The project is part of National Outline Plan 24, first advanced in 1982 to regulate prison facilities. An updated version was approved in 2020 to address incarceration needs through 2040. The plan allows for the construction of a prison cluster housing up to 3,000 criminal inmates and includes sites approved decades ago, before large scale urban development transformed the area.
In September 2025, the National Planning Council approved a detailed plan for the Rishon LeZion site despite objections from the municipality. In its decision, the council said the project should advance with a forward looking approach to meet incarceration needs in the southern region while addressing security, operational and rehabilitation considerations.
Mayor Raz Kinstlich has launched a public and political campaign against the project, sending letters in recent days to Finance Minister Bezalel Smotrich and National Security Minister Itamar Ben-Gvir. In the letters, obtained by local media, Kinstlich said the decision would have “serious consequences” and was made despite the municipality’s “consistent, reasoned and clear opposition.”
“I have served as mayor for nearly seven years, and I examine public spending as if it were my own money,” Kinstlich wrote. “Every shekel spent by the municipality is carefully weighed. Here, the state appears to have made a decision lightly, without proper consideration of the public interest or public funds.”
According to an independent appraisal commissioned by the city and conducted by the Danos Lahet real estate appraisal firm, the land designated for the prison has an estimated value of 2.25 billion shekels before VAT in potential state revenue. The report said a comparable prison complex could be built on alternative centrally located agricultural land owned by the Israel Land Authority at an estimated land cost of about 7 million shekels.
The appraisal report noted that the site was first approved in 1982, when the Sorek industrial zone was outside the urban area. Today, the report said, the decision appears unreasonable given the surrounding development and the daily use of the area by residents from Rishon LeZion and the wider coastal plain.
Kinstlich said the land holds high economic and employment potential and could be developed into a major employment hub or even a government district.
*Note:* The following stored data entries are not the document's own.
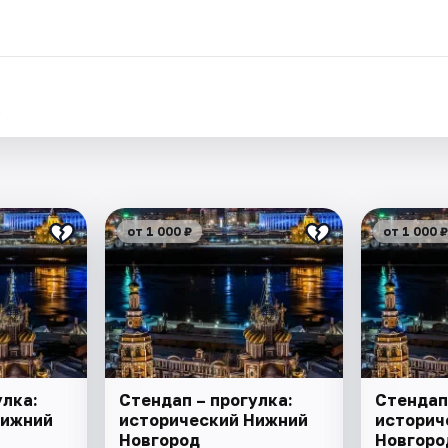
.
от 1 000 ₽
от 1 000 ₽
улка:
Стендап – прогулка:
Стендап
Нижний
исторический Нижний
историч
Новгород
Новгоро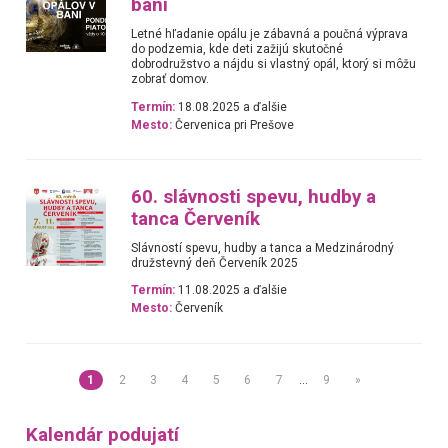
bani
Letné hľadanie opálu je zábavná a poučná výprava
do podzemia, kde deti zažijú skutočné
dobrodružstvo a nájdu si vlastný opál, ktorý si môžu
zobrať domov.
Termín:
18.08.2025 a ďalšie
Mesto:
Červenica pri Prešove
60. slávnosti spevu, hudby a
tanca Červeník
Slávností spevu, hudby a tanca a Medzinárodný
družstevný deň Červeník 2025
Termín:
11.08.2025 a ďalšie
Mesto:
Červeník
1
2
3
4
5
6
7
…
9
»
Kalendár podujatí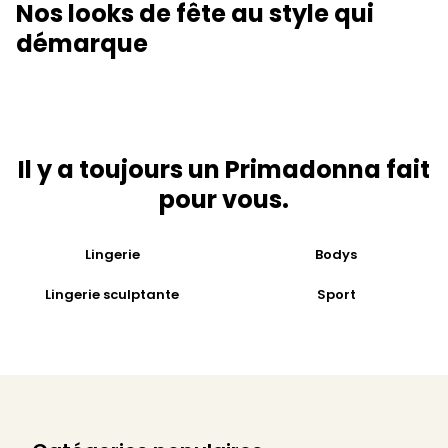
Nos looks de fête au style qui
démarque
Il y a toujours un Primadonna fait
pour vous.
Lingerie
Bodys
Lingerie sculptante
Sport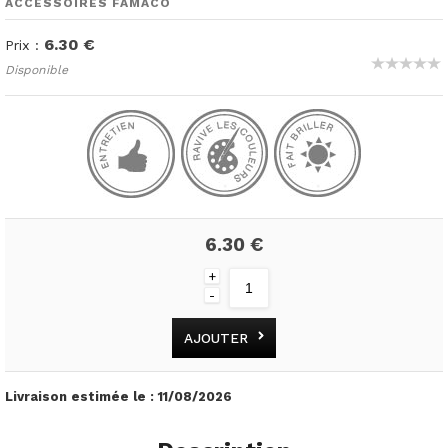
ACCESSOIRES FAMACO
6.30 €
Prix :
Disponible
6.30 €
+
-
AJOUTER
Livraison estimée le :
11/08/2026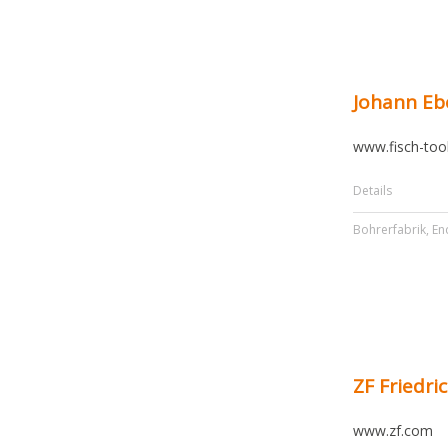
Johann E
www.fisch-too
Details
Bohrerfabrik
,
En
ZF Friedri
www.zf.com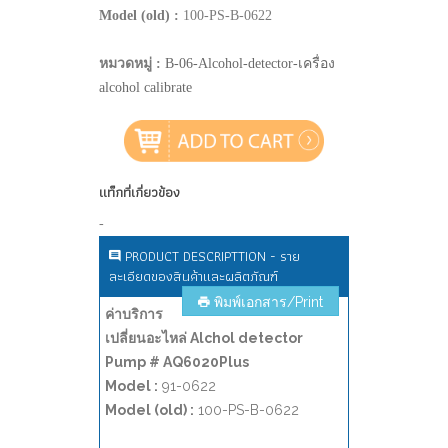
Model (old) :
100-PS-B-0622
หมวดหมู่ :
B-06-Alcohol-detector-เครื่อง
alcohol calibrate
แท็กที่เกี่ยวข้อง
-
PRODUCT DESCRIPTTION - ราย
ละเอียดของสินค้าและผลิตภัณฑ์
พิมพ์เอกสาร/Print
ค่าบริการ
เปลี่ยนอะไหล่ Alchol detector
Pump # AQ6020Plus
Model :
91-0622
Model (old) :
100-PS-B-0622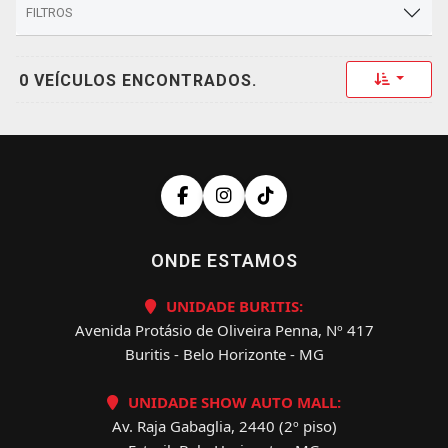
FILTROS
Toggle 
0 VEÍCULOS ENCONTRADOS.
ONDE ESTAMOS
UNIDADE BURITIS:
Avenida Protásio de Oliveira Penna, Nº 417
Buritis - Belo Horizonte - MG
UNIDADE SHOW AUTO MALL:
Av. Raja Gabaglia, 2440 (2º piso)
“How can the state justify effectively wasting land worth about 2 billion shekels on a prison that could be built elsewhere, on less valuable and more isolated land?” Kinstlich wrote. He said private developers would be willing to pay more than 1 billion shekels for the site and added that the city itself would consider purchasing the land to prevent what he described as a misuse of public assets.
The mayor stressed that the city does not oppose the national need for prison facilities and regularly absorbs national infrastructure projects. He rejected claims that the opposition is driven by “not in my backyard” considerations, saying the plan represents a broader national planning failure that would harm residents and eliminate thousands of potential jobs.
In a separate letter to Ben-Gvir, Kinstlich said the project represents a missed national opportunity to use rare public land for urban development, employment, transportation and housing.
The Prison Service, which operates under the National Security Ministry, said it is advancing several plans to expand prison capacity to meet future incarceration needs and to comply with a Supreme Court ruling on minimum living space for inmates. The service said prison locations are determined by planning institutions based on a broad set of considerations, as reflected in National Outline Plan 24, which was most recently amended in 2020.
The Prison Service said it is reviewing the mayor’s objections and the appraisal report.
The Finance Ministry did not respond to a request for comment.